NBC memperkirakan bahwa pembukaan kembali perekonomian lebih lanjut pada tahun ini “akan mendukung pemulihan sektor-sektor ekonomi utama, termasuk perdagangan, pariwisata dan investasi, meskipun perekonomian global terus menghadapi berbagai tantangan dan prospek yang semakin tidak menentu”.

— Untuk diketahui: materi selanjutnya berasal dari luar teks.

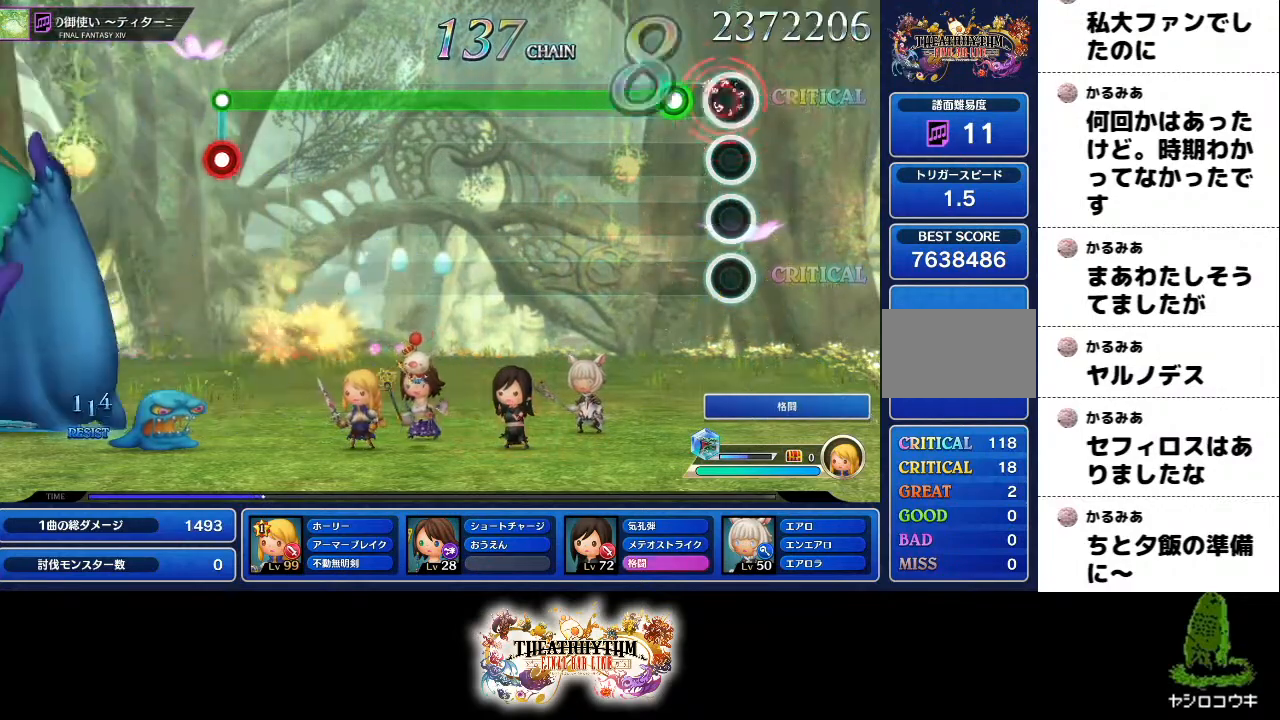
{"buttons": ["L1"], "left_stick": "center", "right_stick": "center", "events": [[84, "R1", "up"], [117, "L1", "down"]]}
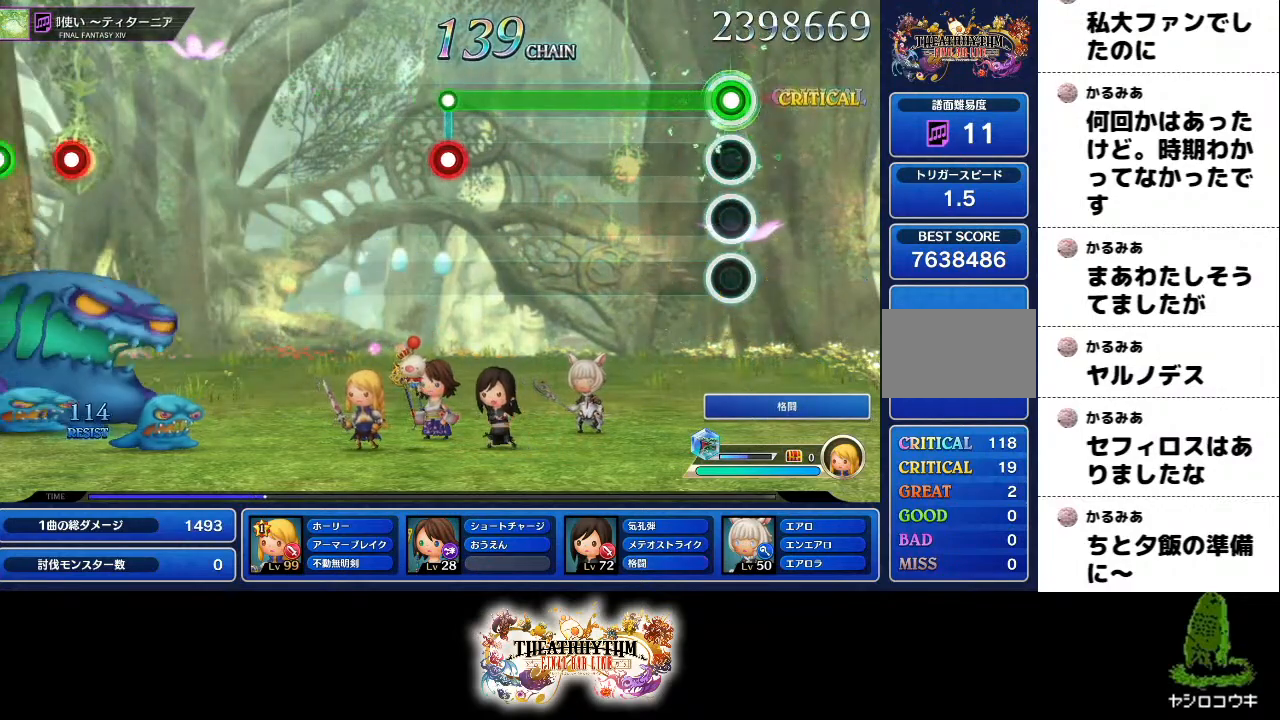
{"buttons": ["L1"], "left_stick": "center", "right_stick": "center", "events": []}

Meskipun ada tantangan eksternal, bank sentral mematok pertumbuhan ekonomi pada “sekitar enam persen” tahun ini, “didukung oleh perkiraan peningkatan sebesar 6,9 persen di sektor garmen dan kenaikan sebesar 14,3 persen di sektor manufaktur non-pakaian”.
Laporan tersebut menyebutkan bahwa sektor pariwisata “diperkirakan tumbuh sebesar 18,5 persen; sektor pertanian diperkirakan akan meningkat lebih lanjut sebesar 1,1 persen, berkat perjanjian perdagangan bebas (FTA) bilateral dan multilateral serta akses istimewa ke pasar UE untuk beras Indica – setelah tiga tahun menerapkan kebijakan proteksionis.
“Namun sektor konstruksi dan properti diperkirakan masih mengalami pertumbuhan yang lebih lambat, masing-masing sebesar 1,7 persen dan 1,2 persen.
“Inflasi pada tahun 2023 masih sangat tidak menentu akibat berkepanjangannya perang Rusia-Ukraina dan ketidakpastian perekonomian global. Dalam skenario perlambatan ekonomi global dan penurunan harga pangan, inflasi di Kamboja diperkirakan turun menjadi 2,5 persen,” tambahnya.